*** Available data Section Begins ***
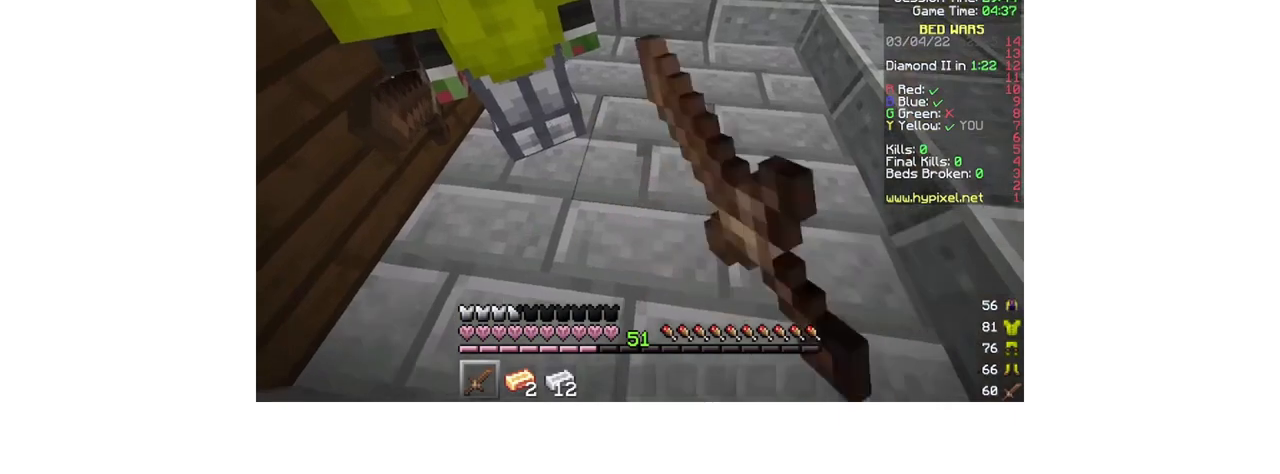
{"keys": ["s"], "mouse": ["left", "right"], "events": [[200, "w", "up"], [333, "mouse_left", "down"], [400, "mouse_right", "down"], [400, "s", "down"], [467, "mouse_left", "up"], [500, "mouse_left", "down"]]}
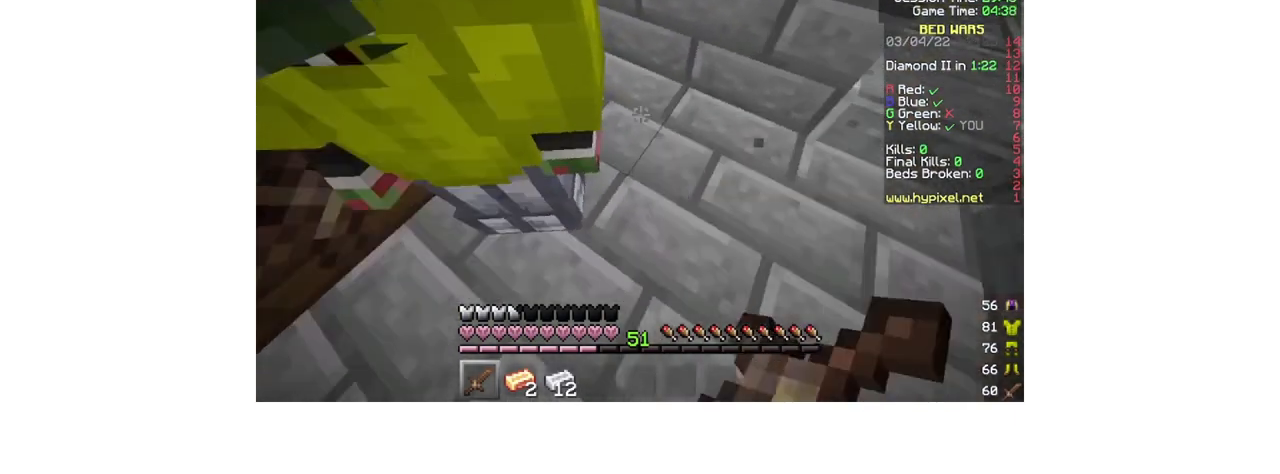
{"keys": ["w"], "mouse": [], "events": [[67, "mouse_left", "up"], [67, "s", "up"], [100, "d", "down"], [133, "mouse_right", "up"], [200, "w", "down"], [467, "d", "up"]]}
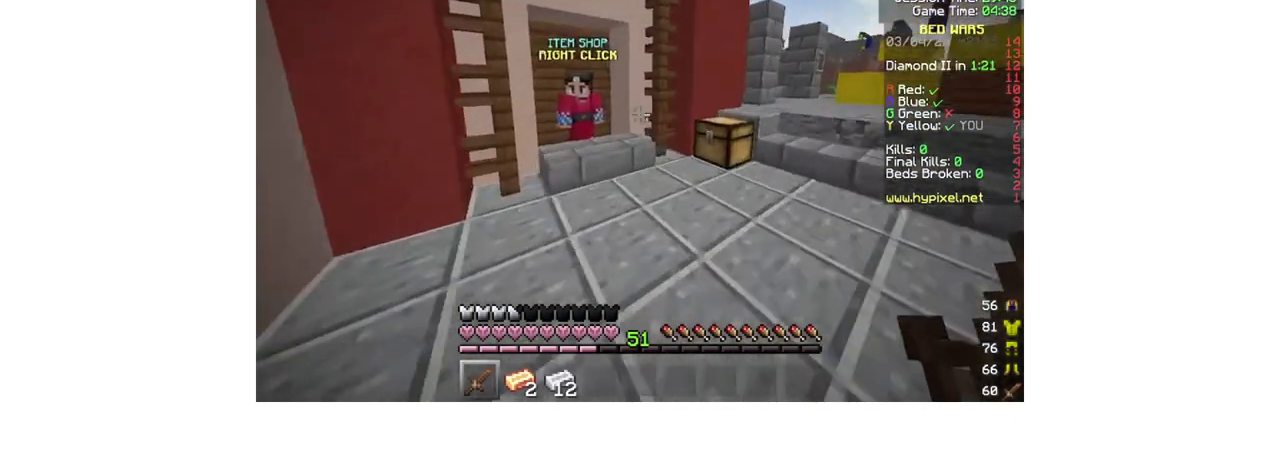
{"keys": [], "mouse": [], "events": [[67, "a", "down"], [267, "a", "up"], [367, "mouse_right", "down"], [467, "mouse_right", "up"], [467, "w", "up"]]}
*** Available data Section Ends ***
The job is to return the listing above exactly, minus its pictures.

Response to the task:
{"keys": ["s"], "mouse": ["left", "right"], "events": [[200, "w", "up"], [333, "mouse_left", "down"], [400, "mouse_right", "down"], [400, "s", "down"], [467, "mouse_left", "up"], [500, "mouse_left", "down"]]}
{"keys": ["w"], "mouse": [], "events": [[67, "mouse_left", "up"], [67, "s", "up"], [100, "d", "down"], [133, "mouse_right", "up"], [200, "w", "down"], [467, "d", "up"]]}
{"keys": [], "mouse": [], "events": [[67, "a", "down"], [267, "a", "up"], [367, "mouse_right", "down"], [467, "mouse_right", "up"], [467, "w", "up"]]}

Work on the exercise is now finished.